如图1所示本发明的空气净化和杀菌灭病毒装置由鼓风装置1、深紫外光光源2、光催化光源3、石墨烯光催化降解装置4、电源连接装置5和外壳,所述鼓风装置1、深紫外光光源2、光催化光源3、石墨烯光催化降解装置4均与所述电源连接装置5相连接;所述鼓风装置1、深紫外光光源2、光催化光源3、石墨烯光催化降解装置4、电源连接装置5均与所述外壳固定;所述深紫外光源2和光催化光源3一起设置在鼓风装置1和石墨烯光催化降解装置4的中间,光催化光源3照射在石墨烯光催化降解装置4上所述外壳开有数个通孔。其中,石墨烯光催化降解装置4可通入0.5A-1A的直流电流;深紫外光光源2为220nm单一波长的灯管或LED光源,且220nmLED光源不产生臭氧;光催化光源3为波长为380-390nm的紫外光灯管或LED光源中的一种。鼓风装置为低电压电风扇,作用为推进空气循环。电源连接装置5为鼓风装置1、深紫外光光源2、光催化光源3、石墨烯光催化降解装置4供电。外壳的材质为不透光材料。As shown in Figure 1, the air purification and sterilization device of the present invention consists of a blower device 1, a deep ultraviolet light source 2, a photocatalytic light source 3, a graphene photocatalytic degradation device 4, a power connection device 5 and a housing, the drum The wind device 1, the deep ultraviolet light source 2, the photocatalytic light source 3, and the graphene photocatalytic degradation device 4 are all connected to the power connection device 5; the blowing device 1, the deep ultraviolet light source 2, the photocatalytic light source 3 The graphene photocatalytic degradation device 4 and the power connection device 5 are all fixed to the housing; the deep ultraviolet light source 2 and the photocatalytic light source 3 are arranged together in the middle of the air blowing device 1 and the graphene photocatalytic degradation device 4. The light source 3 irradiates the graphene photocatalytic degradation device 4 with a plurality of through holes in the housing. Among them, the graphene photocatalytic degradation device 4 can pass a direct current of 0.5A-1A; the deep ultraviolet light source 2 is a 220nm single-wavelength lamp or LED light source, and the 220nm LED light source does not produce ozone; the photocatalytic light source 3 has a wavelength of One of 380-390nm ultraviolet light tube or LED light source. The blowing device is a low-voltage electric fan, which is used to promote air circulation. The power connection device 5 supplies power to the blowing device 1, the deep ultraviolet light source 2, the photocatalytic light source 3, and the graphene photocatalytic degradation device 4. The material of the shell is opaque material.

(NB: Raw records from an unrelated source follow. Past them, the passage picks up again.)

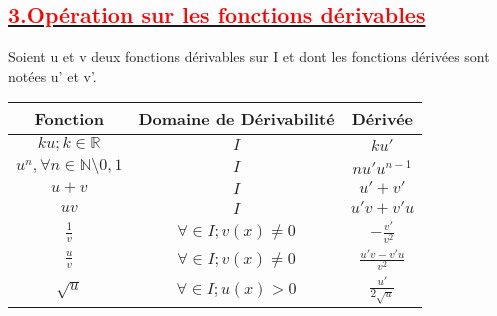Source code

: \documentclass[12pt]{article}
\begin{document}
\subsection*{\underline{\textbf{\textcolor{red}{3.Opération sur les fonctions dérivables}}}}
Soient u et v deux fonctions dérivables sur I et dont les fonctions dérivées sont notées u' et v'.
\begin{center}
\begin{tabular}{|c|c|c|}
\hline
Fonction &Domaine de Dérivabilité &  Dérivée   \\
\hline
$ku;k\in \mathbb{R}$& $I$ & $ku'$ \\
\hline
$u^{n}, \forall n \in \mathbb{N}\setminus{0,1}$ & $I$ &$nu'u^{n-1}$\\
\hline
$u+v$& $I$ & $u'+v'$ \\
\hline
$uv$& $I$ & $u'v+v'u$ \\
\hline
$\frac{1}{v}$& $\forall \in I; v(x) \neq 0$ & $-\frac{v'}{v^{2}}$ \\
\hline
$\frac{u}{v}$& $\forall \in I; v(x) \neq 0$ & $\frac{u'v-v'u}{v^{2}}$ \\
\hline
$\sqrt{u}$& $\forall \in I; u(x) > 0$ & $\frac{u'}{2\sqrt{u}}$ \\
\hline
\end{tabular}
\end{center}
\end{document}

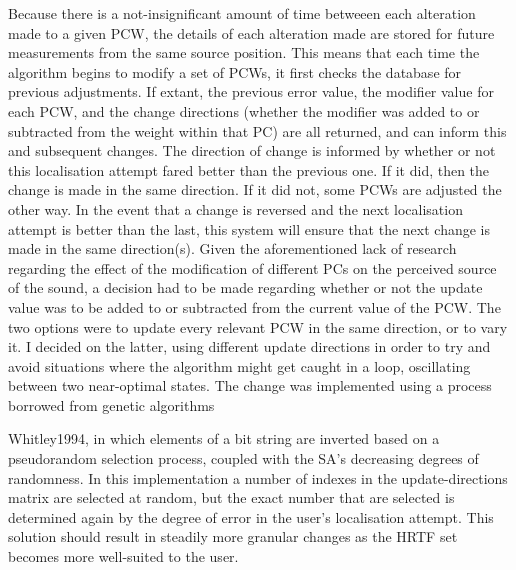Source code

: Because there is a not-insignificant amount of time betweeen each alteration made to a given PCW, the details of each alteration made are stored for future measurements from the same source position. This means that each time the algorithm begins to modify a set of PCWs, it first checks the database for previous adjustments. If extant, the previous error value, the modifier value for each PCW, and the change directions (whether the modifier was added to or subtracted from the weight within that PC) are all returned, and can inform this and subsequent changes. The direction of change is informed by whether or not this localisation attempt fared better than the previous one. If it did, then the change is made in the same direction. If it did not, some PCWs are adjusted the other way. In the event that a change is reversed and the next localisation attempt is better than the last, this system will ensure that the next change is made in the same direction(s). Given the aforementioned lack of research regarding the effect of the modification of different PCs on the perceived source of the sound, a decision had to be made regarding whether or not the update value was to be added to or subtracted from the current value of the PCW. The two options were to update every relevant PCW in the same direction, or to vary it. I decided on the latter, using different update directions in order to try and avoid situations where the algorithm might get caught in a loop, oscillating between two near-optimal states. The change was implemented using a process borrowed from genetic algorithms\

{Whitley1994}, in which elements of a bit string are inverted based on a pseudorandom selection  process, coupled with the SA's decreasing degrees of randomness. In this implementation a number of indexes in the update-directions matrix are selected at random, but the exact number that are selected is determined again by the degree of error in the user's localisation attempt. This solution should result in steadily more granular changes as the HRTF set becomes more well-suited to the user. 


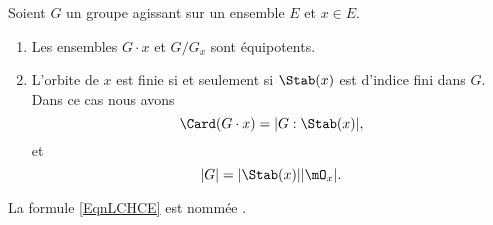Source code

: \begin{proposition}      \label{Propszymlr}
	Soient \( G\) un groupe agissant sur un ensemble \( E\) et \( x\in E\).
	\begin{enumerate}
		\item
		      Les ensembles \( G \cdot x\) et \( G/G_x\) sont équipotents.
		\item       \label{ITEMooCWUGooCOFHYk}
		      L'orbite de \(x\) est finie si et seulement si \( \Stab(x)\) est d'indice fini dans \( G\). Dans ce cas nous avons
		      \begin{equation}        \label{EqnLCHCE}
                  \Card(G\cdot x)=| G:\Stab(x) |,
		      \end{equation}
              et
		      \begin{equation}        \label{EqCewSXT}
			      | G |=| \Stab(x) | |\mO_x |.
		      \end{equation}
	\end{enumerate}
    La formule \eqref{EqnLCHCE}  est nommée \cite{BIBooGVEDooJXFGuc}.
\end{proposition}

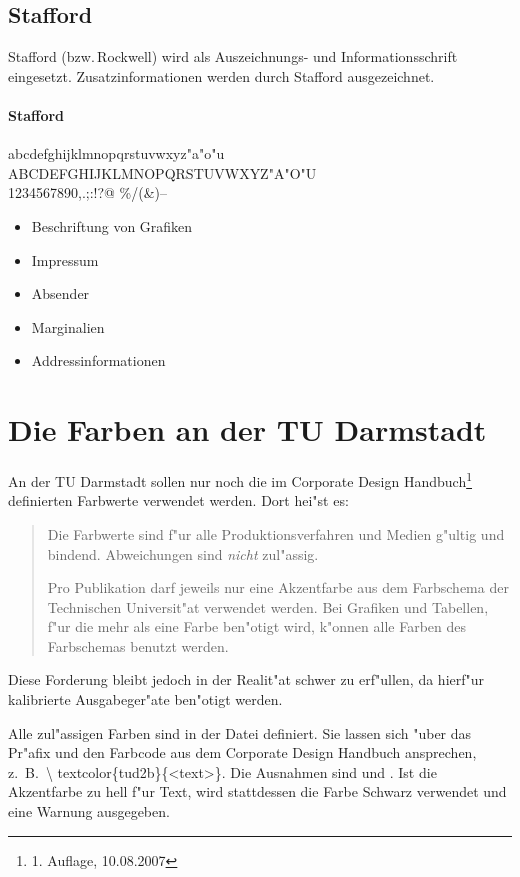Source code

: \documentclass[twoside,colorback,accentcolor=tud4c,11pt]{tudreport}
\begin{document}
  \subsection{Stafford}
    Stafford (bzw.\,Rockwell) wird als Auszeichnungs- und Informationsschrift eingesetzt.
    Zusatzinformationen werden durch Stafford ausgezeichnet.
    \paragraph{Stafford}
      \hfill%
      \begin{minipage}{\textwidth-\the\parindent}
        \accentfont
        \noindent
        abcdefghijklmnopqrstuvwxyz"a"o"u\\
        ABCDEFGHIJKLMNOPQRSTUVWXYZ"A"O"U\\
        1234567890,.;:!?\glqq\grqq{}@ \texteuro\%/(\&)--
      \end{minipage}
      \begin{itemize}
        \item Beschriftung von Grafiken
        \item Impressum
        \item Absender
        \item Marginalien
        \item Addressinformationen
      \end{itemize}
  
  \section{Die Farben an der TU Darmstadt}
    
    An der TU Darmstadt sollen nur noch die im Corporate Design Handbuch\footnote{1.
    Auflage, 10.08.2007} definierten Farbwerte verwendet werden. Dort hei"st es:
    \begin{quote}
     Die Farbwerte sind f"ur alle Produktionsverfahren und Medien g"ultig
     und bindend. Abweichungen sind \emph{nicht} zul"assig.

     Pro Publikation darf jeweils nur eine Akzentfarbe aus dem Farbschema
     der Technischen Universit"at verwendet werden. Bei Grafiken und Tabellen,
     f"ur die mehr als eine Farbe ben"otigt wird, k"onnen alle Farben des
     Farbschemas benutzt werden.
    \end{quote}
  Diese Forderung bleibt jedoch in der Realit"at schwer zu erf"ullen, da
  hierf"ur kalibrierte Ausgabeger"ate ben"otigt werden.

  Alle zul"assigen Farben sind in der Datei 
  definiert. Sie lassen sich "uber das Pr"afix  und den Farbcode
  aus dem Corporate Design Handbuch ansprechen, z.\ B.\ \textcolor{tud2a}{\textbackslash
  textcolor\{tud2b\}\{<text>\}}. Die Ausnahmen sind  und .
  Ist die Akzentfarbe zu hell f"ur Text, wird stattdessen die Farbe Schwarz verwendet und
  eine Warnung ausgegeben.
  
\end{document}
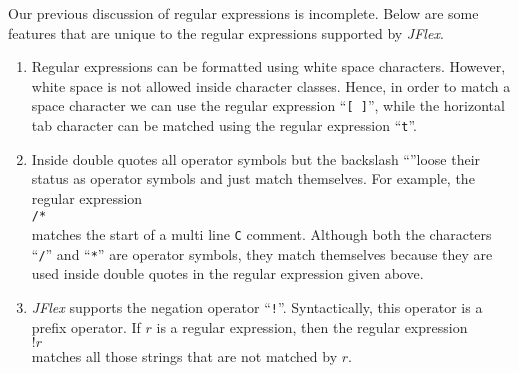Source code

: Our previous discussion of regular expressions is incomplete.  Below are some features that are
unique to the regular expressions supported by \textsl{JFlex}.
\begin{enumerate}
\item Regular expressions can be formatted using white space characters.
      However, white space is not allowed inside character classes.
      Hence, in order to match a space character we can use the regular expression
      ``\texttt{[ ]}'', while the horizontal tab character can be matched using the regular
      expression ``\texttt{t}''.
\item Inside double quotes all operator symbols but the backslash ``\texttt{}''loose
      their status as operator symbols and just match themselves.  For example, the regular expression 
      \\[0.2cm]
      \hspace*{1.3cm}
      \texttt{/*}
      \\[0.2cm]
      matches the start of a multi line \texttt{C} comment.  Although both the characters
      ``\texttt{/}'' and ``\texttt{*}'' are operator symbols, they match themselves because they are
      used inside double quotes in the regular expression given above.
\item \textsl{JFlex} supports the negation operator ``\texttt{!}''.  Syntactically, this operator is a
      prefix operator.  If $r$ is a regular expression, then the regular expression
      \\[0.2cm]
      \hspace*{1.3cm}
      $\texttt{!}r$      
      \\[0.2cm]
      matches all those strings that are not matched by $r$.


\end{enumerate}

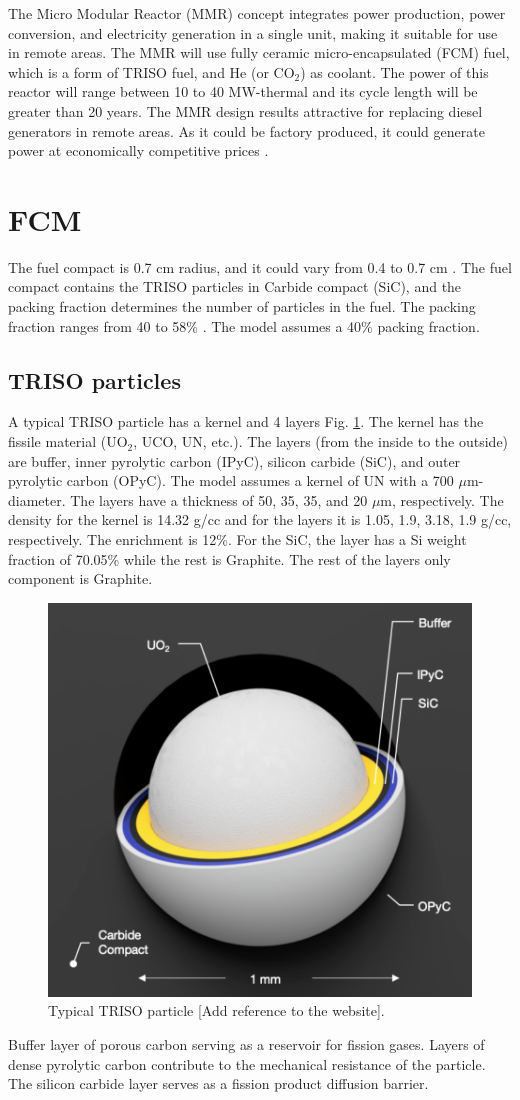 The Micro Modular Reactor (MMR) concept integrates power production, power conversion, and electricity generation in a single unit, making it suitable for use in remote areas. 
The MMR will use fully ceramic micro-encapsulated (FCM) fuel, which is a form of TRISO fuel, and He (or CO$_2$) as coolant.
The power of this reactor will range between 10 to 40 MW-thermal and its cycle length will be greater than 20 years.
The MMR design results attractive for replacing diesel generators in remote areas. As it could be factory produced, it could generate power at economically competitive prices \cite{hawari_development_2018}.

\section{FCM}

The fuel compact is 0.7 cm radius, and it could vary from 0.4 to 0.7 cm \cite{powers_fully_2013}. The fuel compact contains the TRISO particles in Carbide compact (SiC), and the packing fraction determines the number of particles in the fuel. The packing fraction ranges from 40 to 58\% \cite{powers_fully_2013}. The model assumes a 40\% packing fraction.

\subsection{TRISO particles}

A typical TRISO particle has a kernel and 4 layers Fig. \ref{fig:triso}. The kernel has the fissile material (UO$_2$, UCO, UN, etc.). The layers (from the inside to the outside) are buffer, inner pyrolytic carbon (IPyC), silicon carbide (SiC), and outer pyrolytic carbon (OPyC).
The model assumes a kernel of UN with a 700 $\mu$m-diameter. The layers have a thickness of 50, 35, 35, and 20 $\mu$m, respectively.
The density for the kernel is 14.32 g/cc and for the layers it is 1.05, 1.9, 3.18, 1.9 g/cc, respectively. The enrichment is 12\%. For the SiC, the layer has a Si weight fraction of 70.05\% while the rest is Graphite. The rest of the layers only component is Graphite.

\begin{figure}[H]
	\centering
	\includegraphics[width=0.5\linewidth]{figures/triso1.png}
	\hfill
	\caption{Typical TRISO particle [Add reference to the website].}
	\label{fig:triso}
\end{figure}

Buffer layer of porous carbon serving as a reservoir for fission gases.
Layers of dense pyrolytic carbon contribute to the mechanical resistance of the particle.
The silicon carbide layer serves as a fission product diffusion barrier.
\cite{france_gas-cooled_2006}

所述石墨烯光催化降解装置4包括基底层镍网或铜网4-1、单层三维石墨烯层4-2、TiO
2纳米球薄膜层4-3和位于TiO
2纳米球薄膜层4-3表面的纳米银层4-4。其中,基底层4-1的孔径为0.01-0.6mm,孔径优选0.01-0.1
mm。TiO
2纳米球薄膜层4-3的TiO
2纳米球直径为5-100
nm。
The graphene photocatalytic degradation device 4 includes a base layer of nickel mesh or copper mesh 4-1, a single-layer three-dimensional graphene layer 4-2, a TiO 2 nanosphere film layer 4-3, and a TiO 2 nanosphere film layer 4- 3 Nano silver layer 4-4 on the surface. Among them, the pore size of the base layer 4-1 is 0.01-0.6 mm, and the pore size is preferably 0.01-0.1 mm. TiO TiO 2 thin-film layer 4-3 nanosphere 2 nanosphere having a diameter of 5-100 nm.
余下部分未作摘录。